== DIRECTIVE ==
Could you rewrite the listing starting at the line that contains "city: Simpang Empat" and ending at the end of the listing, substituting "lat" for "latitude" and changing nothing else? Leave the pictures out of your answer.

== EXCERPTED DATA ==
════════════════════

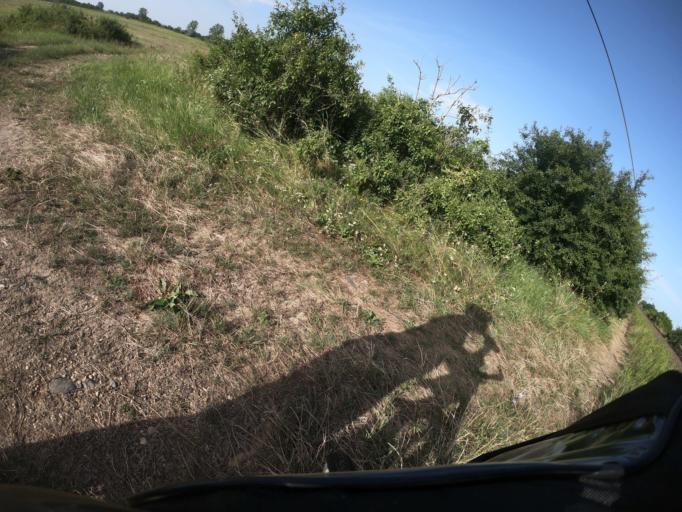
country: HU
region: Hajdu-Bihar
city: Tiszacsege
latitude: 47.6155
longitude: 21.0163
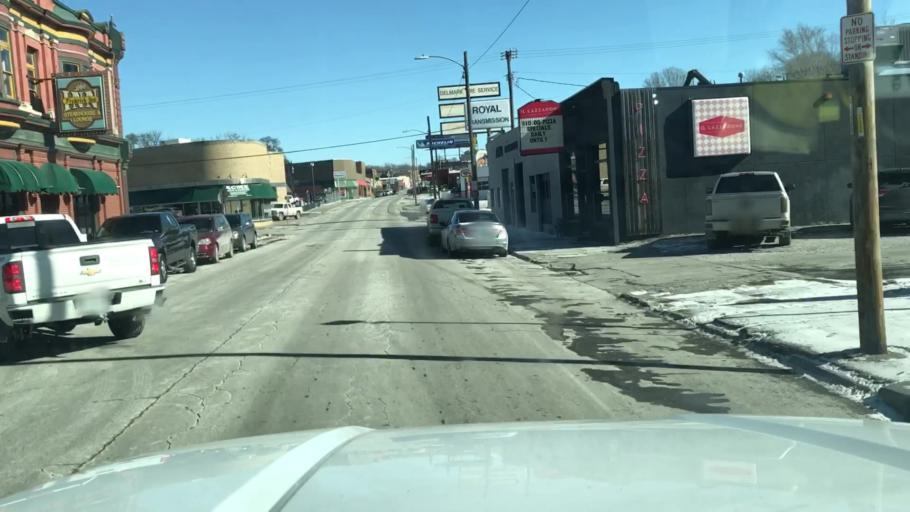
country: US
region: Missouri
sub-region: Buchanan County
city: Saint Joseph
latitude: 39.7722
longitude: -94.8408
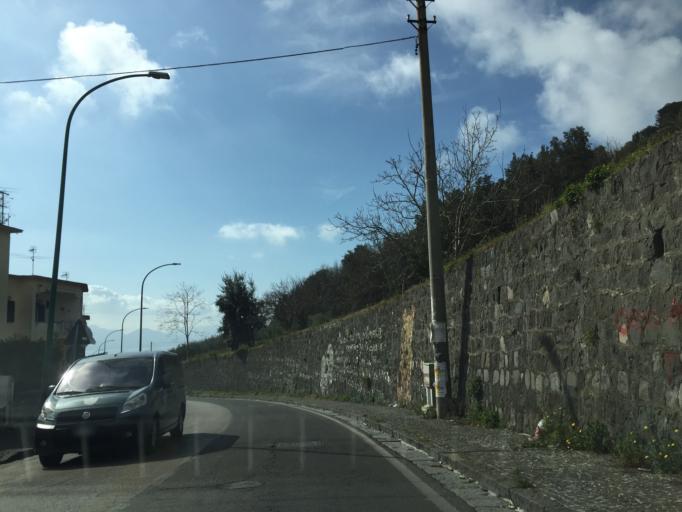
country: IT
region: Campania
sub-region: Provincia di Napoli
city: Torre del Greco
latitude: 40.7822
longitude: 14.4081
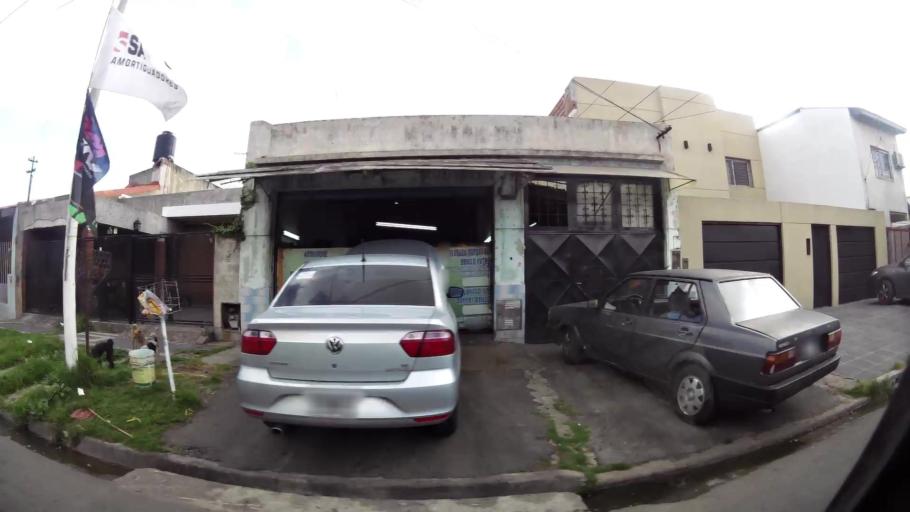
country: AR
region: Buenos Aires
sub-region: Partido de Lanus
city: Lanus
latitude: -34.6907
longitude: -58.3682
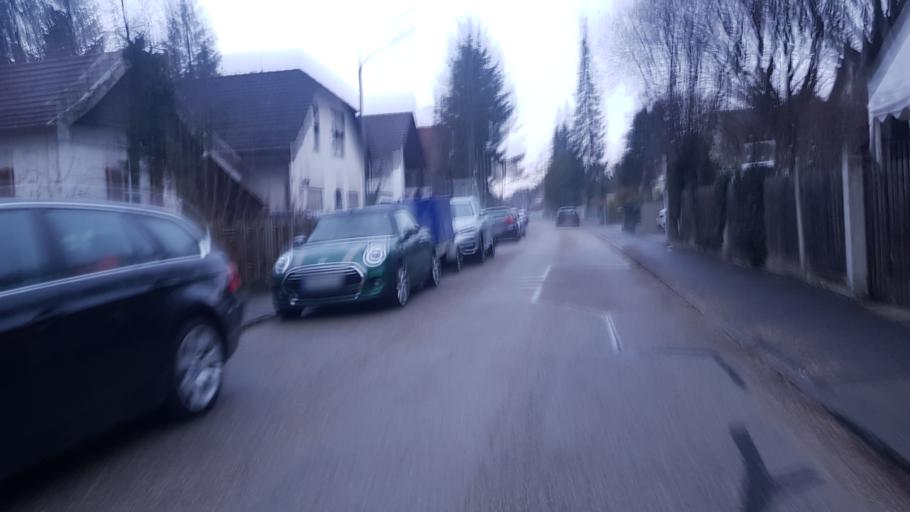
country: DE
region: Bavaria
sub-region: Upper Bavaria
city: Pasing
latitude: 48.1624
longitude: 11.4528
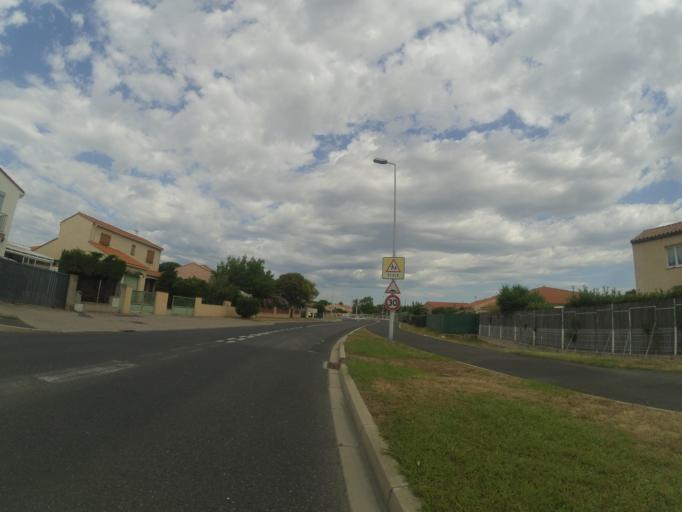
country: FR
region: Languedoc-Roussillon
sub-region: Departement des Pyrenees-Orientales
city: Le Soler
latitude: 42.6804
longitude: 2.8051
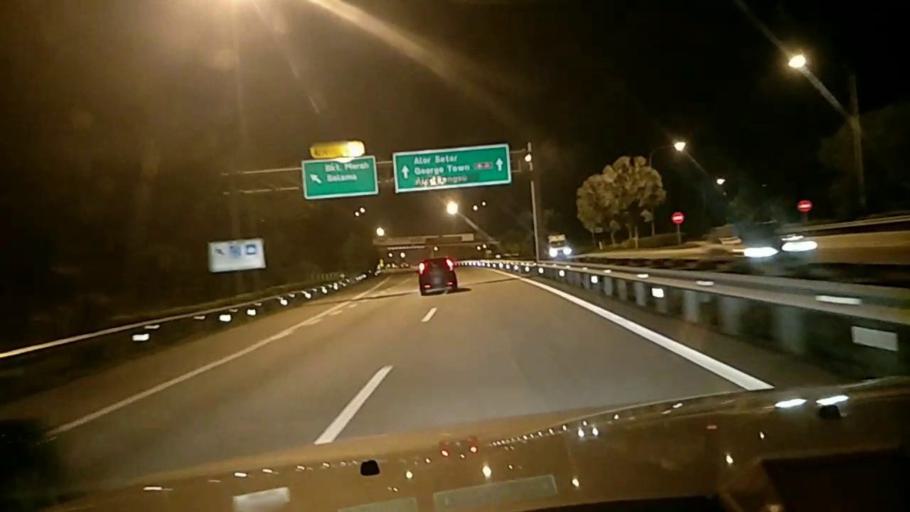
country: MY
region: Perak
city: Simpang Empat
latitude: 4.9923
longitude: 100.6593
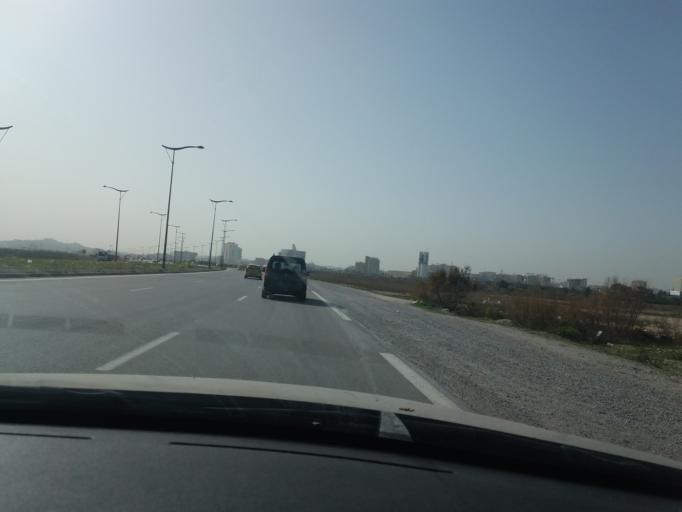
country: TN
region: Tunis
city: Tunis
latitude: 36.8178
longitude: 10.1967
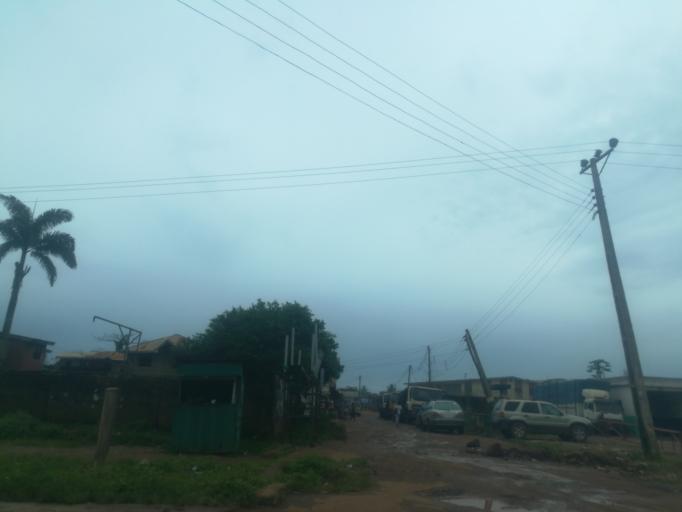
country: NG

════════════════════

== EXERCISE SOLUTION ==
city: Simpang Empat
lat: 4.9923
longitude: 100.6593
country: TN
region: Tunis
city: Tunis
lat: 36.8178
longitude: 10.1967
country: NG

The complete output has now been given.